- Theatrical release poster
- Spanish: Caída libre
- Directed by: Laura Jou
- Screenplay by: Bernat Vilaplana
- Produced by: J.A. Bayona; Belén Atienza; Oriol Maymó; Sandra Hermida;
- Starring: Belén Rueda; Mariia Netavrovana; Irene Escolar; Ilay Kurelovic; Manuela Vellés;
- Cinematography: Marc Gómez del Moral
- Edited by: Guille de la Cal
- Music by: Clara Peya
- Production companies: Colosé Producciones; Corte y Confección de películas; Ejercicios de Equilibrio; Marrowbone; Suspense Entertainment;
- Distributed by: Universal Pictures Spain
- Release dates: 25 April 2024 (BCN Film Fest); 17 May 2024 (Spain);
- Country: Spain
- Language: Spanish

= Free Falling (film) =

Free Falling (Caída libre) is a 2024 Spanish thriller drama film directed by Laura Jou from a screenplay by Bernat Vilaplana starring Belén Rueda alongside Irene Escolar, Ilay Kurelovic, and Manuela Vellés.

== Plot ==
The work–life interface of authoritarian and obsessive rhythmic gymnastics coach Marisol is upended upon being ditched by her husband Octavio for younger Raquel. Marisol's behavior towards her pupil Angélica, the national team's great hope for the upcoming World Championships, becomes more and more tyrannical as Marisol fails to get Octavio back.

== Production ==
The screenplay was penned by Bernat Vilaplana. The film is a Colosé Producciones, Corte y Confección de películas, Ejercicios de Equilibrio, Marrowbone, and Suspense Entertainment production. Juan Antonio Bayona, Belén Atienza, Oriol Maymó, and Sandra Hermida took over production duties. Shooting locations included Sant Cugat del Vallès' CAR. Clara Peya scored the film.

== Release ==
The film landed its world premiere at the 8th BCN Film Fest on 25 April 2024. It was released theatrically in Spain on 17 May 2024 by Universal.

== Reception ==
Javier Ocaña of Cinemanía rated the film 2½ out of 5 stars, considering it to be a melodrama, that "could have been unbridled and crazy, if it had more depth inside".
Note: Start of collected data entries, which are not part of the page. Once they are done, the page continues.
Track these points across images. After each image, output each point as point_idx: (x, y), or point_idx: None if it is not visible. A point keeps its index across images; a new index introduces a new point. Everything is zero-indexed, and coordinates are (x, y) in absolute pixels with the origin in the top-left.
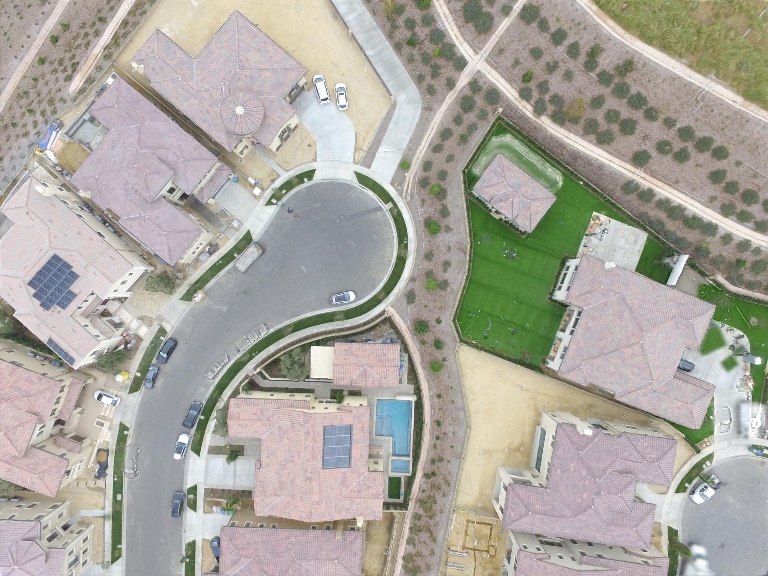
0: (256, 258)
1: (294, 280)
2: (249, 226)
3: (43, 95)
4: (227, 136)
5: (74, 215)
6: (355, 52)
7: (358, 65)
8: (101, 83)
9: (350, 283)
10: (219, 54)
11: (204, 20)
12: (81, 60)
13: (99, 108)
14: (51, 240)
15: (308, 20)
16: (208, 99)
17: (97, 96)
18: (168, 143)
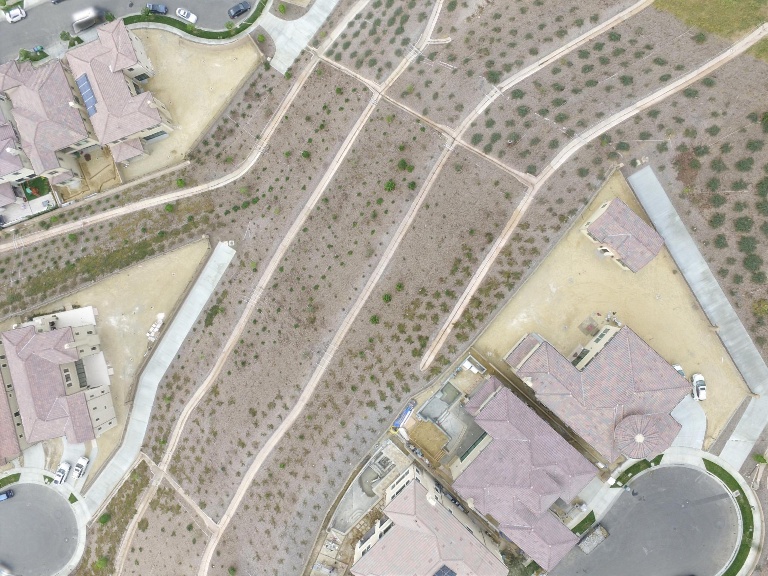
0: (601, 541)
1: (635, 561)
2: (593, 507)
3: (386, 363)
4: (612, 451)
5: (454, 519)
6: (713, 342)
7: (715, 355)
8: (456, 365)
9: (691, 567)
10: (610, 371)
11: (562, 306)
12: (431, 335)
13: (487, 419)
14: (440, 551)
15: (666, 309)
16: (598, 417)
17: (452, 378)
18: (556, 458)
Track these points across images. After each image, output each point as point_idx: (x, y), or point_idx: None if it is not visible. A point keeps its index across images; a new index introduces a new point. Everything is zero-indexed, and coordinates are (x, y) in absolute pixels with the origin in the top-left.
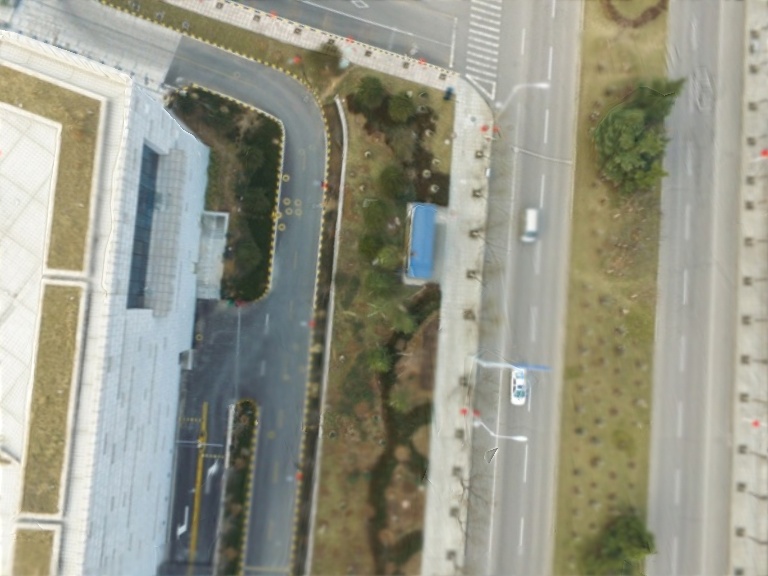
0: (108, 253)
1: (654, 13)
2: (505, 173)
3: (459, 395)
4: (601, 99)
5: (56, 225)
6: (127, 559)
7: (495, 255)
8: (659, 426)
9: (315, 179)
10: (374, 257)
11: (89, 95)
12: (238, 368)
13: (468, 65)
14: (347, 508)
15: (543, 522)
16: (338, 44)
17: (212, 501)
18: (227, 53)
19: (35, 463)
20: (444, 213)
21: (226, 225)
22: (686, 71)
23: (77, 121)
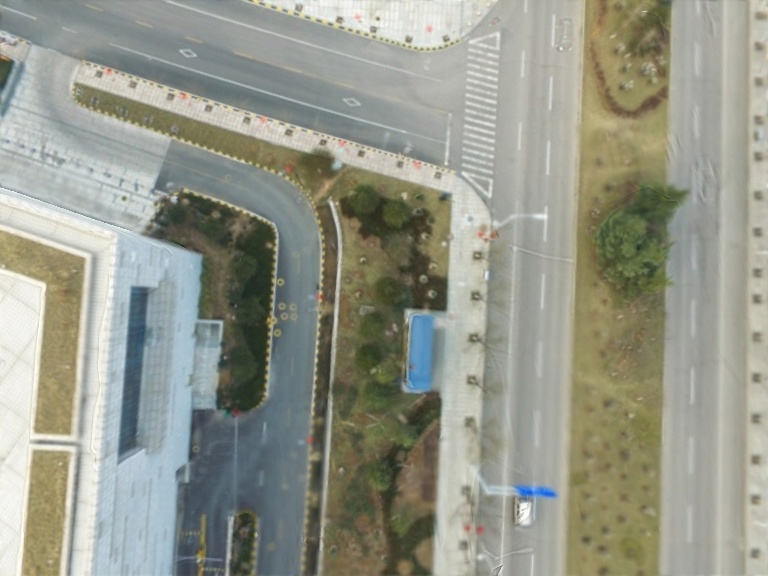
0: (96, 417)
1: (654, 103)
2: (504, 274)
3: (462, 507)
4: (601, 195)
5: (42, 388)
6: None
7: (496, 359)
8: (668, 532)
9: (310, 282)
10: (372, 367)
11: (73, 252)
12: (236, 479)
13: (464, 162)
14: None
15: None
16: (330, 145)
17: None
18: (218, 156)
19: None
20: (442, 318)
21: (221, 333)
22: (688, 161)
23: (61, 281)
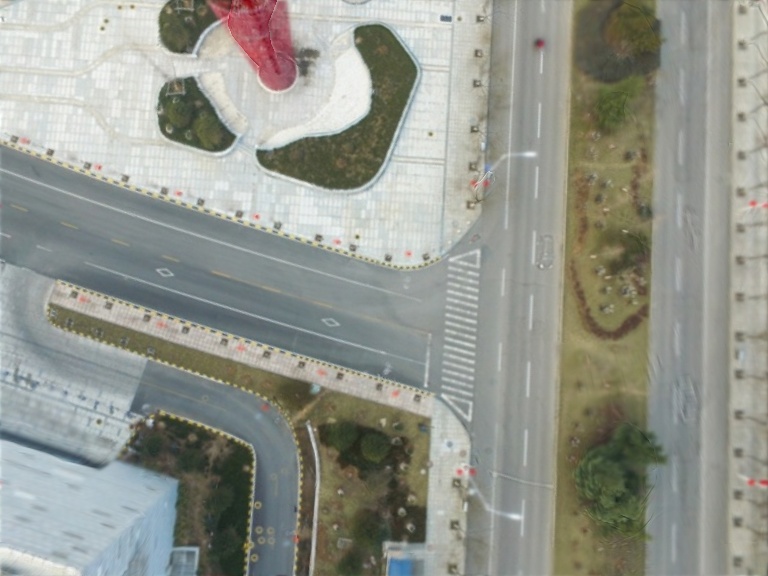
0: None
1: (635, 322)
2: (484, 503)
3: None
4: (581, 422)
5: None
6: None
7: None
8: None
9: (288, 504)
10: None
11: None
12: None
13: (443, 384)
14: None
15: None
16: (309, 368)
17: None
18: (194, 376)
19: None
20: (421, 551)
21: (196, 560)
22: (669, 381)
23: None
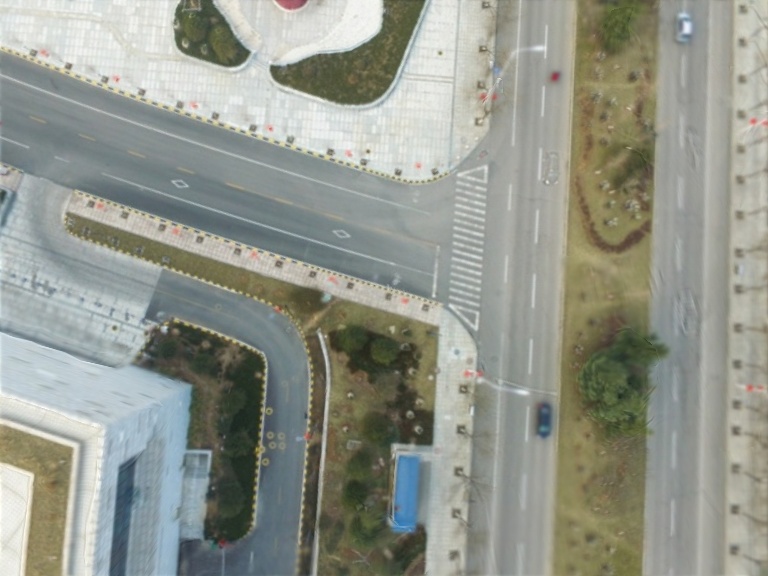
0: None
1: (637, 237)
2: (489, 409)
3: None
4: (585, 331)
5: None
6: None
7: (480, 493)
8: None
9: (298, 411)
10: (358, 503)
11: (61, 442)
12: None
13: (451, 294)
14: None
15: None
16: (320, 277)
17: None
18: (208, 285)
19: None
20: (428, 453)
21: (209, 463)
22: (670, 294)
23: (49, 472)
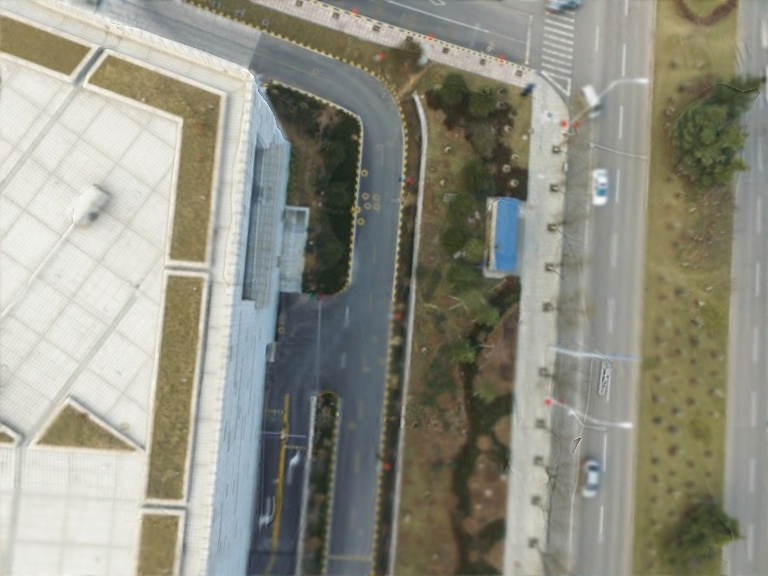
0: (230, 244)
1: (725, 11)
2: (582, 168)
3: (540, 386)
4: (675, 95)
5: (178, 217)
6: (233, 546)
7: (573, 249)
8: (734, 416)
9: (393, 174)
10: (456, 250)
11: (209, 90)
12: (319, 360)
13: (543, 62)
14: (431, 497)
15: (623, 510)
16: (416, 41)
17: (296, 491)
18: (306, 50)
19: (160, 450)
20: (523, 207)
21: (307, 219)
22: (756, 68)
23: (199, 115)
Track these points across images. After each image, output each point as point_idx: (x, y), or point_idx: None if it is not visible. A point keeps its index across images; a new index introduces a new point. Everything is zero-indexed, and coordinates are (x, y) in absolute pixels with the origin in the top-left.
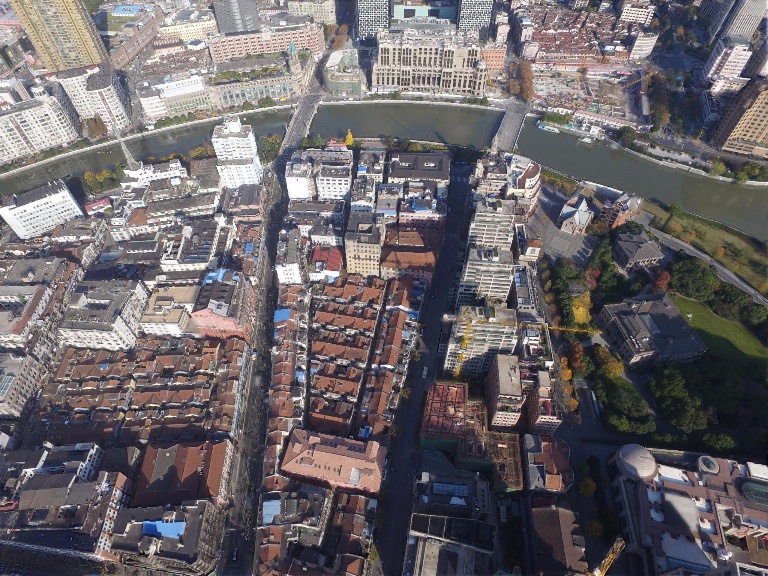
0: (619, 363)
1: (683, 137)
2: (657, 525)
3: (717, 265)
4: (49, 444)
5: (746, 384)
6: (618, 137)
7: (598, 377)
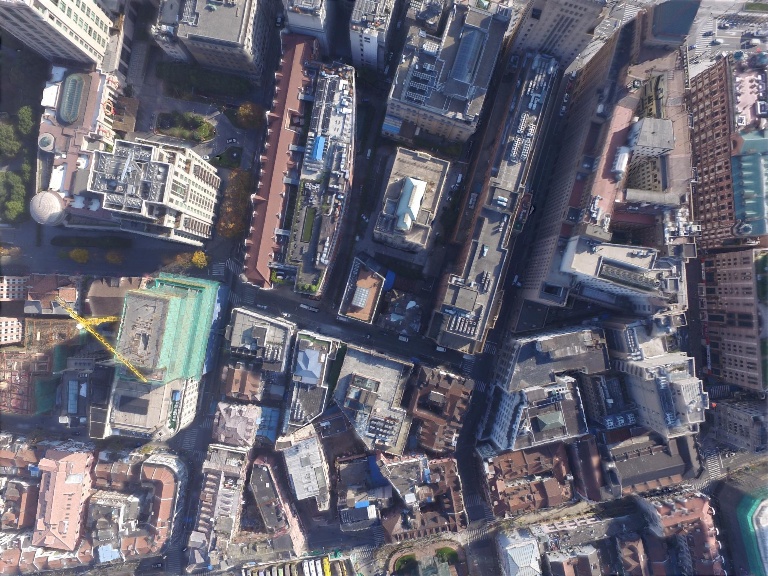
0: None
1: None
2: None
3: None
4: None
5: None
6: None
7: None
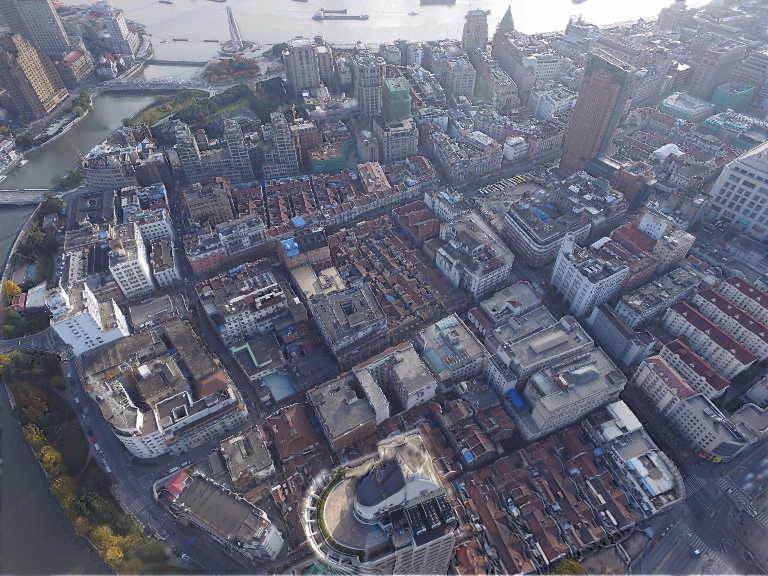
0: None
1: (25, 127)
2: None
3: None
4: None
5: None
6: (25, 147)
7: None
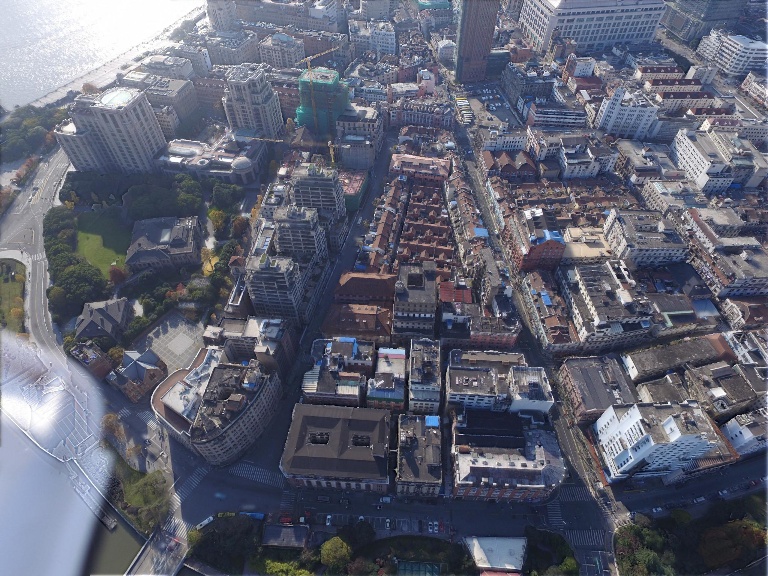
0: (213, 213)
1: None
2: (251, 144)
3: (29, 313)
4: (593, 158)
5: (133, 201)
6: None
7: (233, 211)
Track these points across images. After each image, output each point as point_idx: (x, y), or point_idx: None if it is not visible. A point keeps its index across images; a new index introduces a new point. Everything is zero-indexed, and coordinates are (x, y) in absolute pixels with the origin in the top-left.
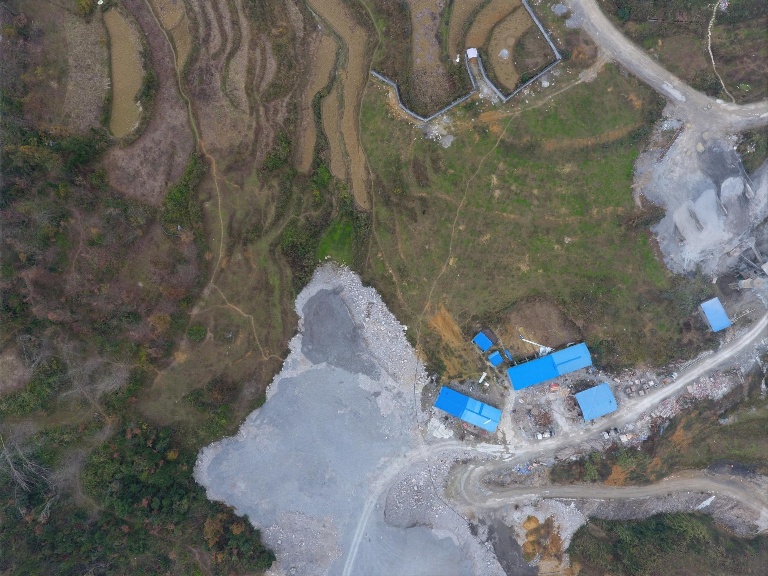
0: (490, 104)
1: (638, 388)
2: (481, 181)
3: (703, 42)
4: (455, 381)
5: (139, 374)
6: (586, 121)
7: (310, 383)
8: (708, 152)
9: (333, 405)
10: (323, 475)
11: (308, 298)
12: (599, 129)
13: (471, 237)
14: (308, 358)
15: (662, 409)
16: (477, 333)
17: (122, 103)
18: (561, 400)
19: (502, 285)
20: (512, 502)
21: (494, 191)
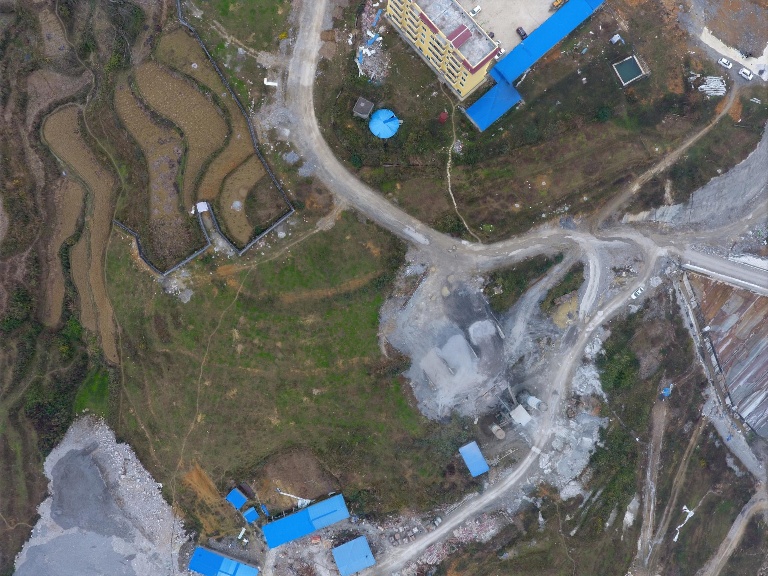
0: (225, 258)
1: (403, 535)
2: (222, 336)
3: (444, 183)
4: (212, 539)
5: None
6: (324, 272)
7: (61, 550)
8: (453, 296)
9: (85, 571)
10: None
11: (57, 460)
12: (338, 279)
13: (218, 392)
14: (58, 523)
15: (428, 556)
16: (231, 489)
17: None
18: (324, 552)
19: (254, 439)
20: None
21: (237, 346)
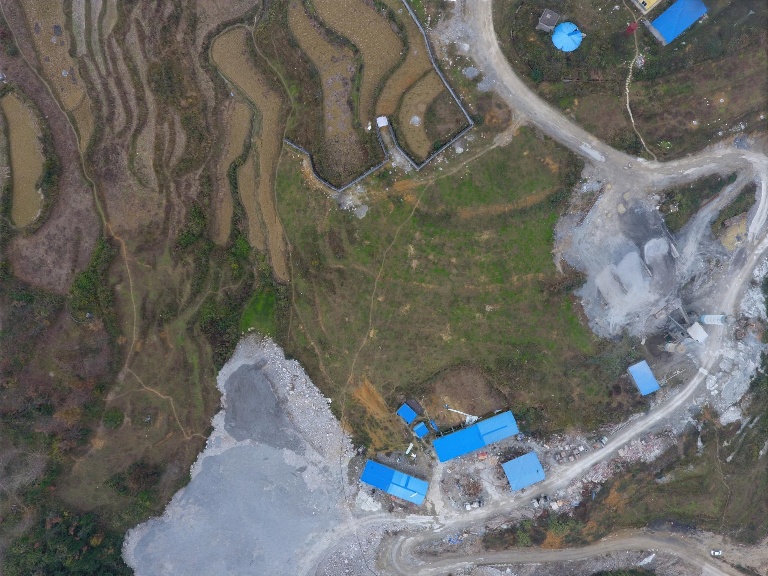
0: (403, 173)
1: (568, 453)
2: (398, 251)
3: (621, 99)
4: (381, 453)
5: (55, 464)
6: (502, 187)
7: (234, 460)
8: (630, 213)
9: (258, 482)
10: (251, 553)
11: (230, 374)
12: (516, 195)
13: (391, 308)
14: (232, 435)
15: (593, 474)
16: (401, 405)
17: (23, 191)
18: (490, 468)
19: (425, 355)
20: (445, 571)
21: (411, 261)
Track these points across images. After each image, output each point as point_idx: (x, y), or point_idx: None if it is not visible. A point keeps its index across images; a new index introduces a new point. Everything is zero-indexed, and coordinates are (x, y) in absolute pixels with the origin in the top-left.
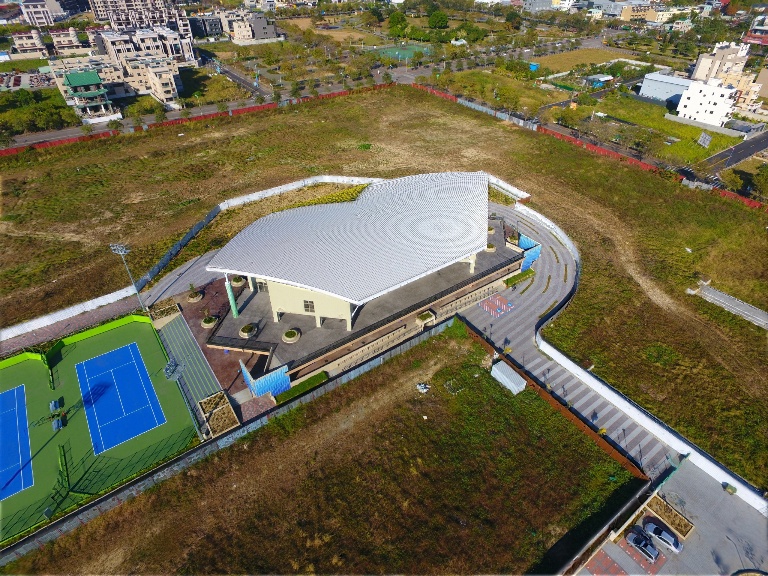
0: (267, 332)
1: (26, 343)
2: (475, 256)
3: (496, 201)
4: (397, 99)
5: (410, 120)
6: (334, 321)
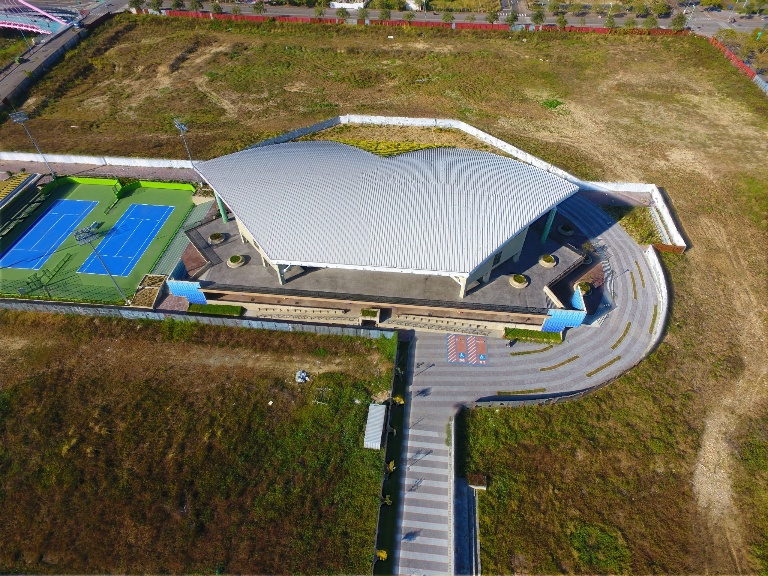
0: (228, 247)
1: (125, 173)
2: (465, 280)
3: (632, 232)
4: (668, 54)
5: (650, 87)
6: None
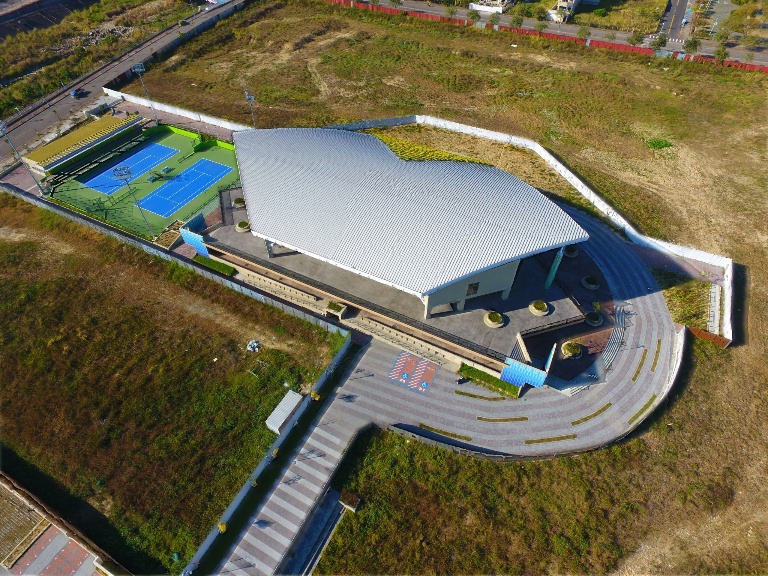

Manu Yáñez of Ara rated the film 3 out of 5 stars, writing that despite some overly didactic dialogue and the final plot twists escaping the story's logic, the film manages to "reflect the violence of a world battered by authoritarianism and a lack of empathy".

María Bescós of HobbyConsolas gave a 74 points score ('good'), writing that the film manages to make you wonder what is the limit for such a methodical and manipulative character (Rueda's).

Pablo Vázquez of Fotogramas rated the film 3 out of 5 stars, describing it as "a dedicated and intense psychological melodrama that moves between the stylization of the cliché and sequences that ride between the sublime, the kitsch and the bewilderment".